Kenapa sih aku begitu benci institusi pendidikan yang namanya sekolah? Baiklah, cerpen ini semoga memuaskan banyak orang yang masih saja suka menginterogasiku soal itu tapi selalu kudiamkan.
Pertama, alasan empiris.
Waktu SD, aku selalu juara kelas kecuali di kelas V. Bukan karena nilai rapor (ini bahasa apa sih?) rata-rataku kalah dengan teman sekelas, tapi karena seluruh nilaiku dikorting gara-gara sebuah aksiden.
Ada dua soal ujian kenaikan kelas mapel Bahasa Daerah yang tidak bisa kujawab. Kebetulan, itu pertanyaan esai sehingga pada deret titi-titik jawaban kutulis 'ah mbuh ra ruh, pak.  Tekok'o simbah kono' (entahlah, aku tidak tahu, pak, tanya kakek aja sana).
Jawaban yang sangat genuine dan jujur (anggepku) itu bikin marah Kepala Sekolah. Orangtuaku dipanggil dan diminta mendidik anaknya mengenai etika. Nah lo, bukannya aku disekolahkan supaya dididik soal itu juga? Kok aku kayak bola ping pong?

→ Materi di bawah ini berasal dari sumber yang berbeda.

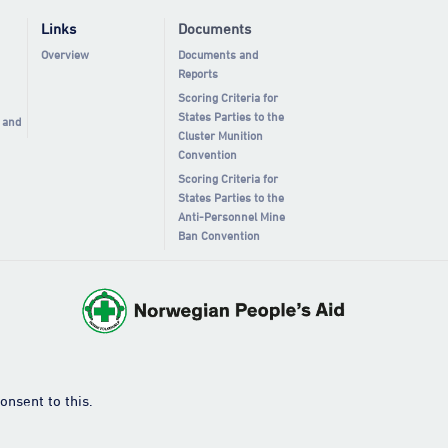
Links
Documents
Overview
Documents and
Reports
Scoring Criteria for
States Parties to the
 and
Cluster Munition
Convention
Scoring Criteria for
States Parties to the
Anti-Personnel Mine
Ban Convention
onsent to this.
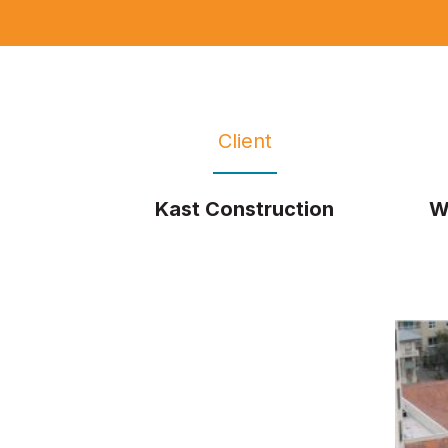
Client
Kast Construction
W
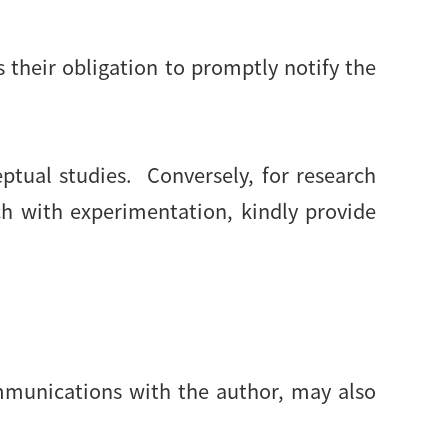
is their obligation to promptly notify the
ptual studies. Conversely, for research
ch with experimentation, kindly provide
ommunications with the author, may also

Ujian kelulusan SMP (SMP ku yang ke lima) di sebuah sekolah swasta di Jakarta juga memberkaskan trauma. O ya, walau kelewat sering berantem dan bolos (kalau gak naik gunung ya ngumpet di perpustakaan, itu sebabnya aku kerap di-DO) nilai akademisku tak buruk-buruk amat (NEM SD-ku rata-rata 9,4 dan SMP 9,1).

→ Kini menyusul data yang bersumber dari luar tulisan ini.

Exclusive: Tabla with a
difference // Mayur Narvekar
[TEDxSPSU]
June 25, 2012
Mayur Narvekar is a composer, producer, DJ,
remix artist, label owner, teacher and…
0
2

Bahkan, waktu kelas III SMP itu aku sering tidak boleh ikut ulangan berbagai mapel. Karena sejak aku pindah ke SMP itu, nilai ulangan teman sekelas mendadak selalu bagus. He. He.. , aku kan bukan cowok pelit!
Kembali ke ujian kelulusan. Selain teori, mapel kesenian mewajibkan siswa praktek menyanyi sebagai mata uji. Lagu daerah pula! Bujug dah.., walau jago main gitar, dari sononya suaraku sudah fals. Aku paling gak bisa nyanyi.

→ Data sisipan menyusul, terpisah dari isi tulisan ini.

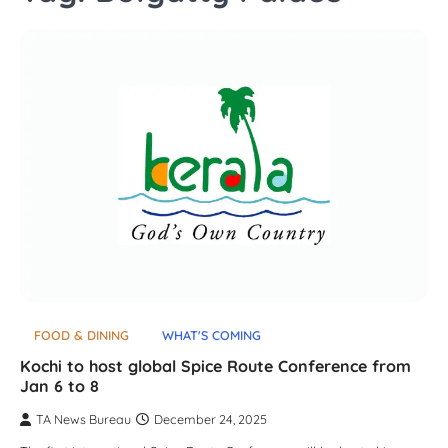
FOOD & DINING
WHAT'S COMING
Kochi to host global Spice Route Conference from
Jan 6 to 8
TA News Bureau
December 24, 2025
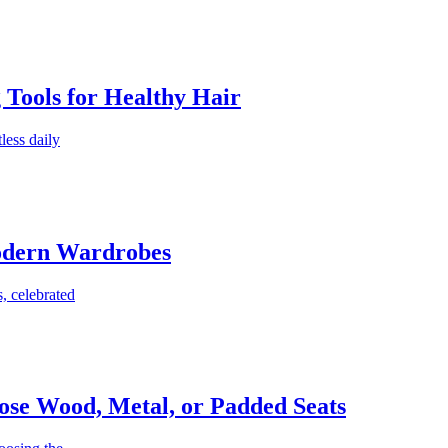
g Tools for Healthy Hair
less daily
Modern Wardrobes
, celebrated
ose Wood, Metal, or Padded Seats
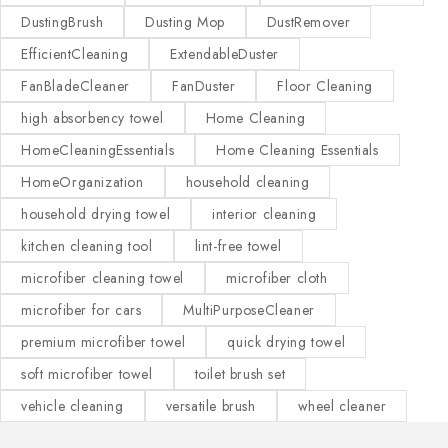
DustingBrush
Dusting Mop
DustRemover
EfficientCleaning
ExtendableDuster
FanBladeCleaner
FanDuster
Floor Cleaning
high absorbency towel
Home Cleaning
HomeCleaningEssentials
Home Cleaning Essentials
HomeOrganization
household cleaning
household drying towel
interior cleaning
kitchen cleaning tool
lint-free towel
microfiber cleaning towel
microfiber cloth
microfiber for cars
MultiPurposeCleaner
premium microfiber towel
quick drying towel
soft microfiber towel
toilet brush set
vehicle cleaning
versatile brush
wheel cleaner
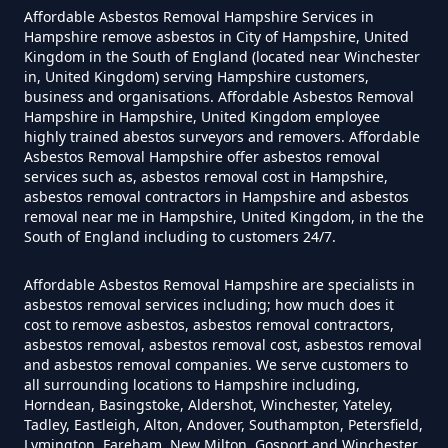
Affordable Asbestos Removal Hampshire Services in
Can I Get Tested For Asbestos
Hampshire remove asbestos in City of Hampshire, United
Exposure In Hampshire
Kingdom in the South of England (located near Winchester
in, United Kingdom) serving Hampshire customers,
business and organisations. Affordable Asbestos Removal
Hampshire in Hampshire, United Kingdom employee
Can I Test For Asbestos At Home
highly trained abestos surveyors and removers. Affordable
Asbestos Removal Hampshire offer asbestos removal
In Hampshire
services such as, asbestos removal cost in Hampshire,
asbestos removal contractors in Hampshire and asbestos
removal near me in Hampshire, United Kingdom, in the the
South of England including to customers 24/7.
Can I Test For Asbestos Myself In
Hampshire
Affordable Asbestos Removal Hampshire are specialists in
asbestos removal services including; how much does it
cost to remove asbestos, asbestos removal contractors,
asbestos removal, asbestos removal cost, asbestos removal
and asbestos removal companies. We serve customers to
Can I Trust An Asbestos Test In
all surrounding locations to Hampshire including,
Hampshire
Horndean, Basingstoke, Aldershot, Winchester, Yateley,
Tadley, Eastleigh, Alton, Andover, Southampton, Petersfield,
Lymington, Fareham, New Milton, Gosport and Winchester,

Bu T, guru kesenian, sampai senewen karena aku tetap tutup mulut waktu ujian  kesenian itu. Akhirnya penggaris kayu semeter ikut bicara. Plak.. plok.. plek.. begitulah bebunyianya. Lengan, kaki, dan puncaknya pipi, kena gampar. Lalu kalimat sakti itu meluncur juga: "Panggil orangtuamu ke sini!"
Alamak.., tak tahu beliau kalau bapak sudah wafat dan ibu tinggal di Wonosobo. Di Jakarta aku ikut kakak yang kerja di sebuah perusahaan konstruksi. Bagaimana cara memenuhi kehendak Ibu T?
Ya sudah, dengan duka mendalam dan hati tersayat, menyanyilah aku: Sio tantina, burung tantina, mati dipanah raja nirwana... Â Di balik dinding kelas, tawa kawan-kawan meledak. Mampus gue! Penyesalan yang datang kemudian, kelewat lama hilangnya.
Naik level SMA, sekolah negeri paling favorit di Wonosobo menerimaku dengan senang hati. Angka-angka di selembar kertas fotocopy-an itu sungguh sakti. Mereka tak sadar terima murid biang keributan.